Era pouco mais de meia-noite e chovia. A primeira visão de Istambul não foi especialmente memorável. Eu esperava encontrar, de cara, sinais de história milenar para todo lado e ares de Expresso do Oriente. Mas o que eu via ao longo das avenidas eram prédios "modernos" à moda "antiga", como nas cidades do litoral de São Paulo (Santos, São Vicente). Nada do charme enigmático da minha imaginação.
Aos poucos foram aparecendo as belezas esperadas (minaretes, pontes) e as inesperadas, como uma profusão de bandeirinhas ao longo de uma avenida (sobras da comemoração do dia da Proclamação da República) e painéis fotográficos iluminados por toda a extensão de uma muralha. Nos dois últimos casos, homenagens a Kemal Atatürk, o maior herói da pátria.
A Wikipedia me facilita o trabalho de explicar quem foi ele (estou para fazer um depósito em contribuição a ela...)
Mustafa Kemal Atatürk (Selânik, 1881 — Istambul, 10 de novembro de 1938) foi um oficial do exército, estadista revolucionário e fundador da República da Turquia, assim como o seu primeiro presidente. (...) Suas campanhas militares bem-sucedidas asseguraram a liberação do país e a proclamação da república no lugar do antigo governo imperial otomano. (...) Como primeiro presidente da Turquia, Atatürk embarcou num ambicioso programa de reformas políticas, econômicas e culturais. Um admirador do Iluminismo, Atatürk procurou transformar as ruínas do Império Otomano numa nação-Estado democrática e secular. Os princípios das reformas de Atatürk costumam ser chamados de "kemalismo", e continuam a formar a fundação política do Estado turco moderno.

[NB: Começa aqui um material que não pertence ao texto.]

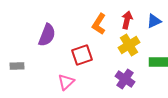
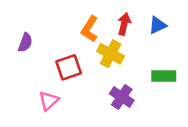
purple semicircle: (47, 35) -> (25, 43), size x0.7
yellow cross: (129, 45) -> (111, 54), moved, turned -30

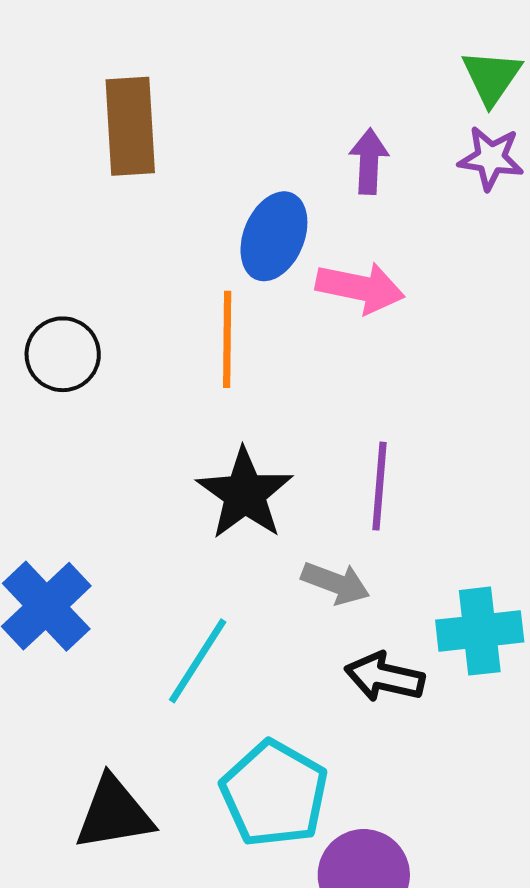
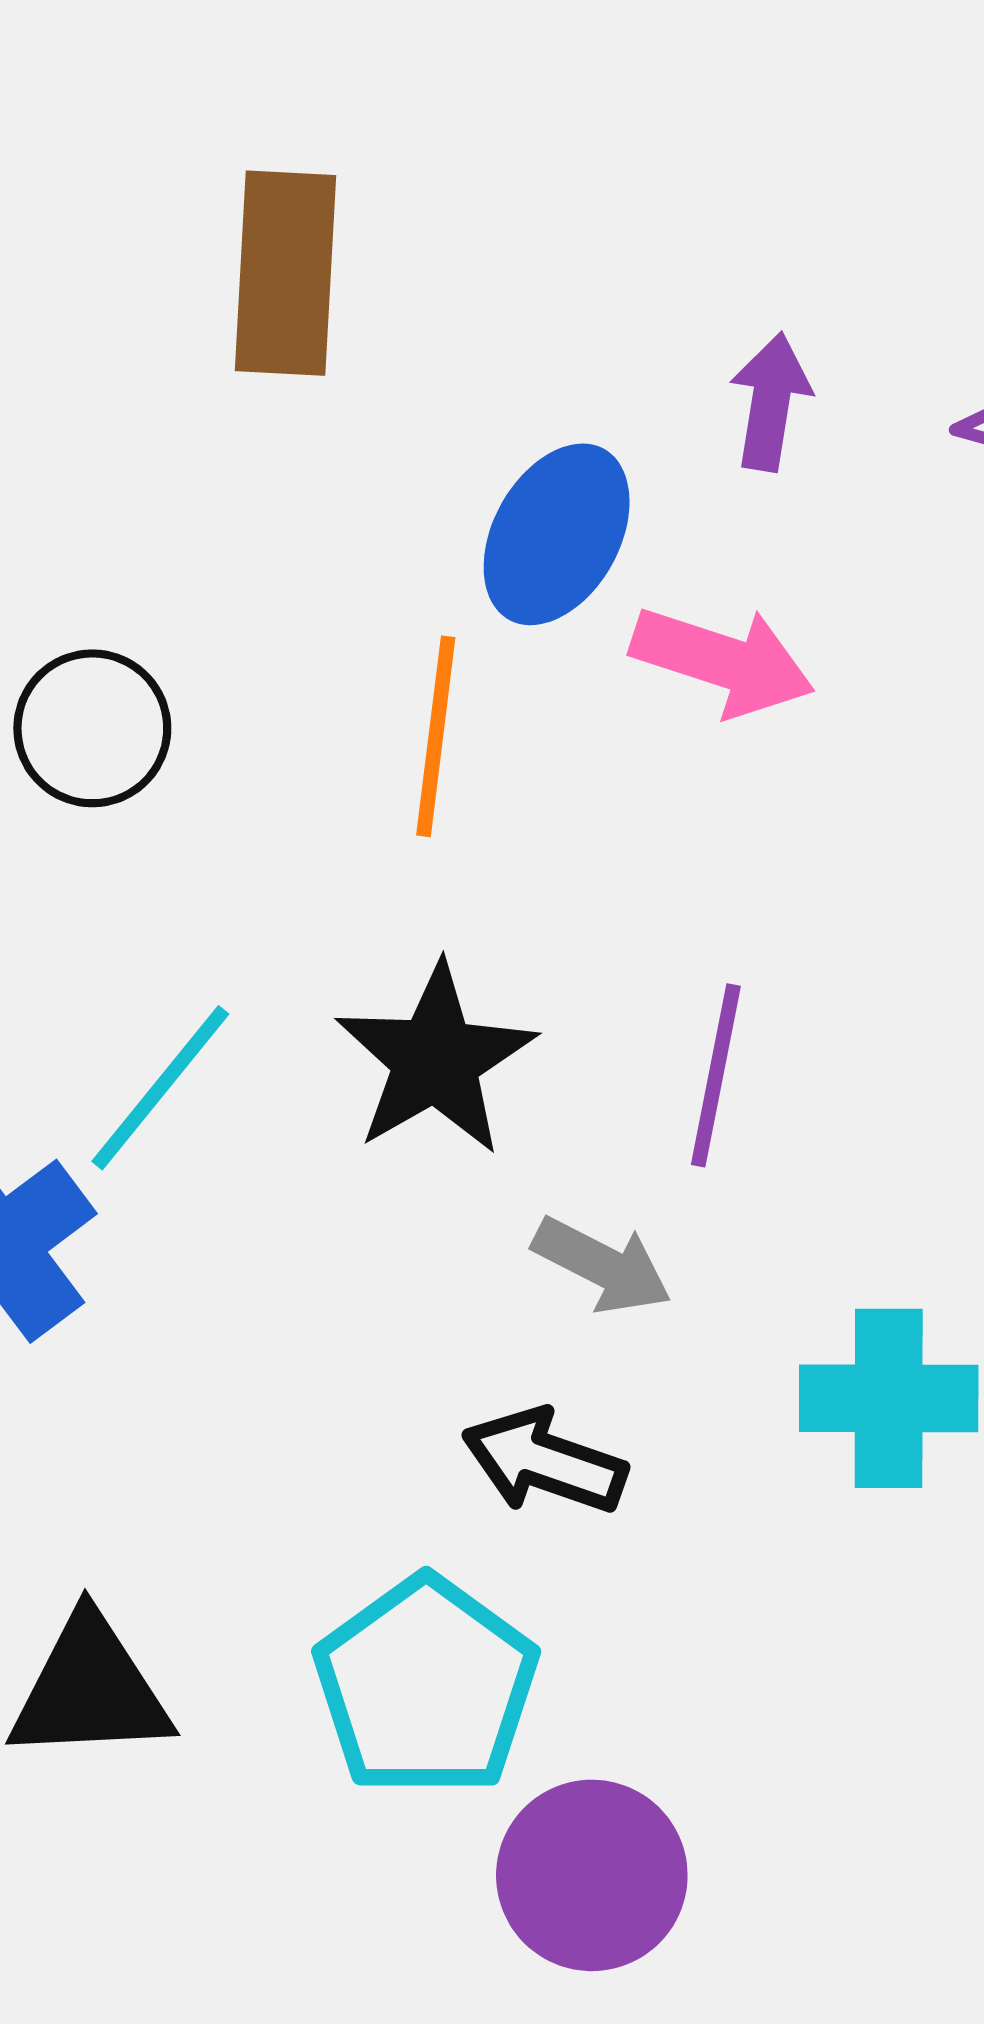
cyan line: (198, 661) -> (160, 1088), moved
black arrow: (385, 677) -> (544, 1461), moved

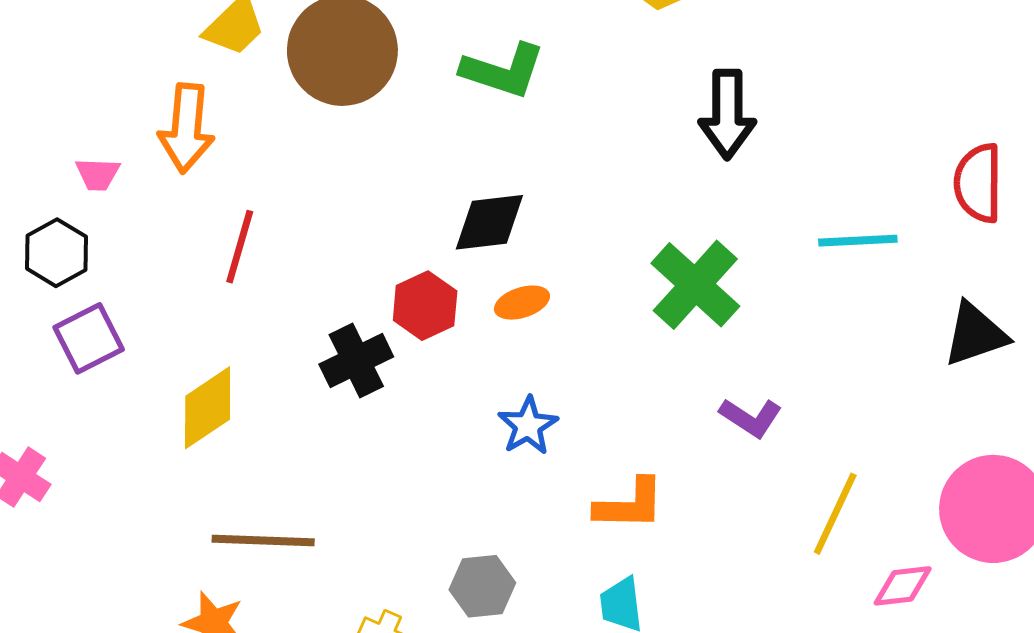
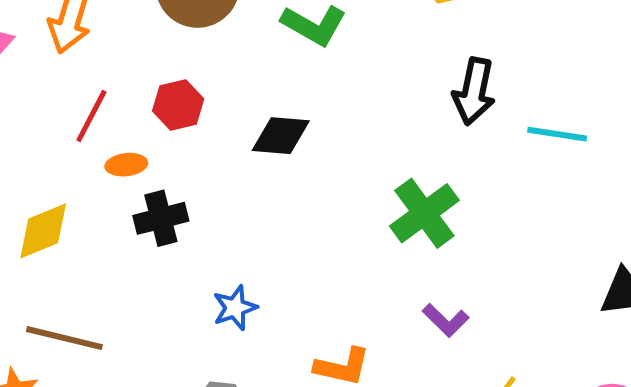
cyan line: (858, 241) -> (557, 134), moved
orange ellipse: (522, 303) -> (126, 165), moved
red hexagon: (425, 306) -> (178, 105), moved
blue star: (528, 426) -> (235, 308), moved

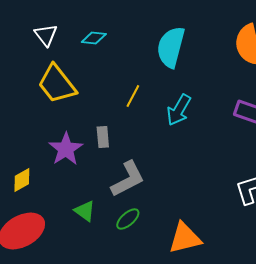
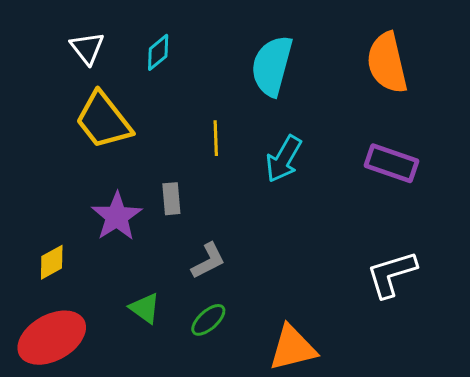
cyan diamond: (94, 38) -> (158, 52), turned -45
yellow line: (133, 96) -> (216, 138), turned -30
gray L-shape: (128, 179) -> (208, 261), size x0.7

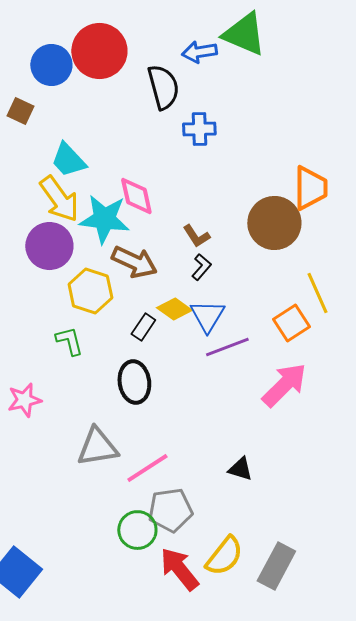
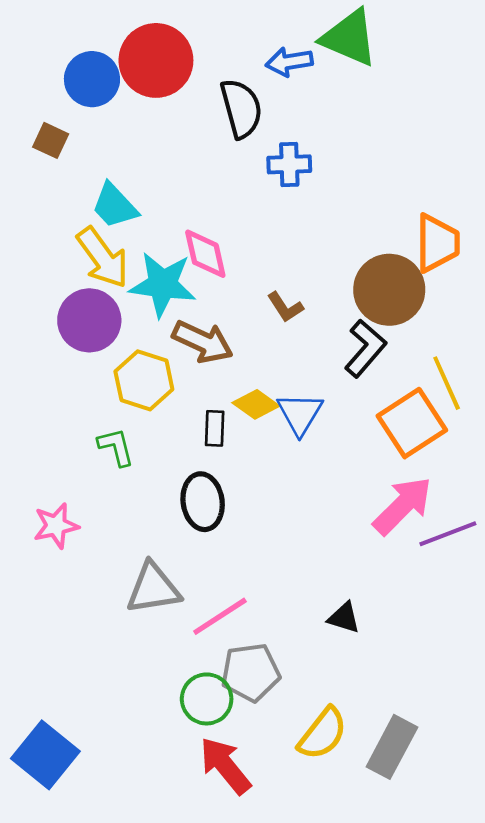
black L-shape: (201, 267) -> (365, 348), moved, size x1.6
orange square: (291, 323) -> (412, 423), size x1.4
black rectangle: (143, 327) -> (215, 428), turned -32
purple line: (227, 347) -> (448, 534), moved
red arrow: (179, 569) -> (225, 766), moved

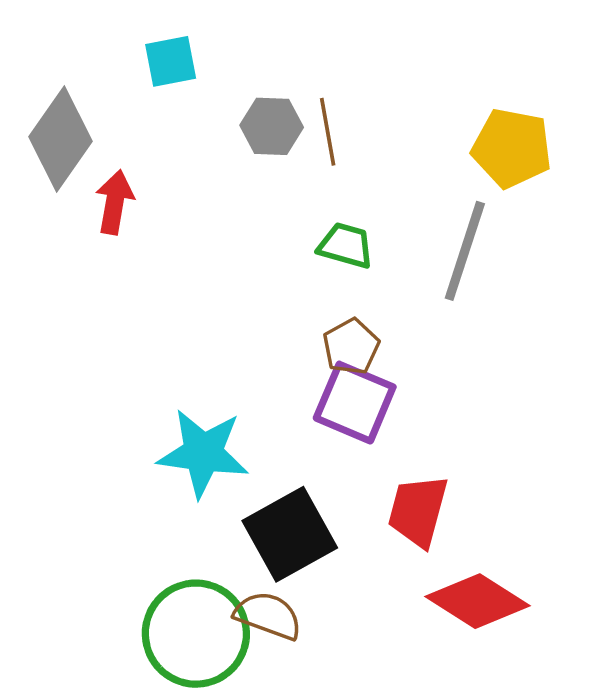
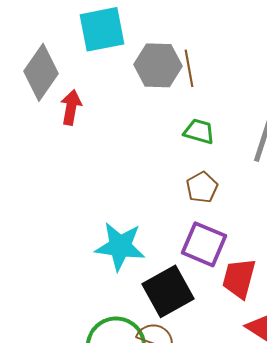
cyan square: (171, 61) -> (102, 29), size x1.6
gray hexagon: (272, 126) -> (158, 65), size x1.4
purple square: (355, 403) -> (204, 244), moved

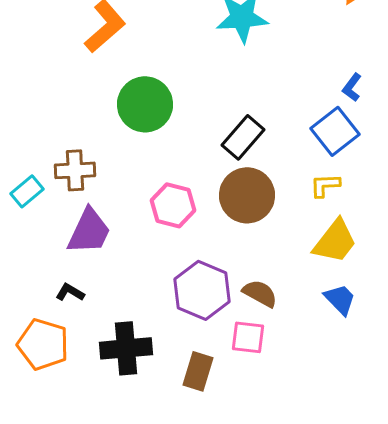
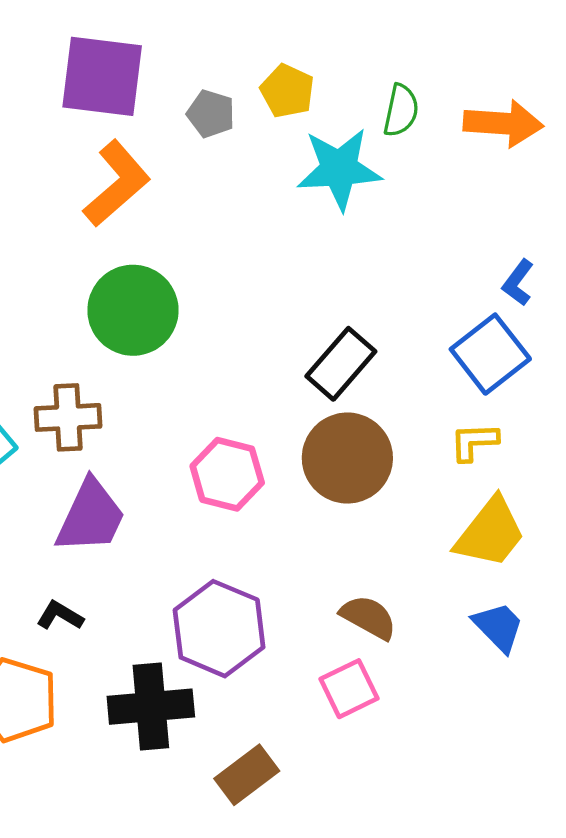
green circle: (145, 104) -> (133, 310), moved
purple hexagon: (202, 290) -> (219, 629), moved
pink square: (248, 337) -> (349, 689), turned -33
brown rectangle: (198, 371) -> (247, 775), moved, turned 36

Istambul tem uma história tumultuada como poucos lugares no planeta (e a concorrência é pesada). É que ela começa longe... “Em 2008, durante as obras de construção da estação de metrô Yenikapı e do túnel Marmaray, na península situada no lado europeu, encontrou-se um assentamento neolítico até então desconhecido, datado como sendo de cerca de 6500 a.C.”. Depois de povoados da época dos fenícios, registros de tribos trácias etc, foi fundada, por colonos gregos, a cidade de Bizâncio, já em 600 e tanto antes de Cristo.
Bizâncio foi tomada e perdida por persas, espartanos, atenienses, macedônios, celtas...
No século II a.C. vieram os romanos, que primeiro a reconheceram como aliada e depois acabaram se apossando dela. A cidade foi destruída por conta de uma disputa entre os próprios romanos . Reconstruída outra vez, rebatizada (Augusta Antonina, Nova Roma), foi estabelecida como capital do Império Romano pelo imperador Constantino I. Império que se dividiu alguns anos depois; a cidade, mais conhecida como Constantinopla (o nome Nova Roma não chegou a pegar...), permaneceu como capital do Império Romano do Oriente, depois Império Bizantino (referência, claro, à colônia de Bizâncio, ocupação pioneira da região).
“A combinação do imperialismo e a posição estratégica desempenhariam um papel importante, como encruzilhada entre dois continentes (Europa e Ásia) e caminho para a África e outros territórios (...) em termos de comércio, cultura, diplomacia e estratégia. Em um enclave tão valioso, Constantinopla era capaz de controlar a rota entre a Ásia e Europa, assim como a passagem do Mar Mediterrâneo ao Mar Negro. Embora a parte ocidental do Império Romano tivesse entrado numa crise econômica, comercial, política e demográfica, Constantinopla manteve a sua posição durante séculos, convertendo-se na grande metrópole européia medieval”
Manter a posição “durante séculos” não quer dizer que não tenha havido mais um milhão de sobressaltos. Depois eu volto a eles.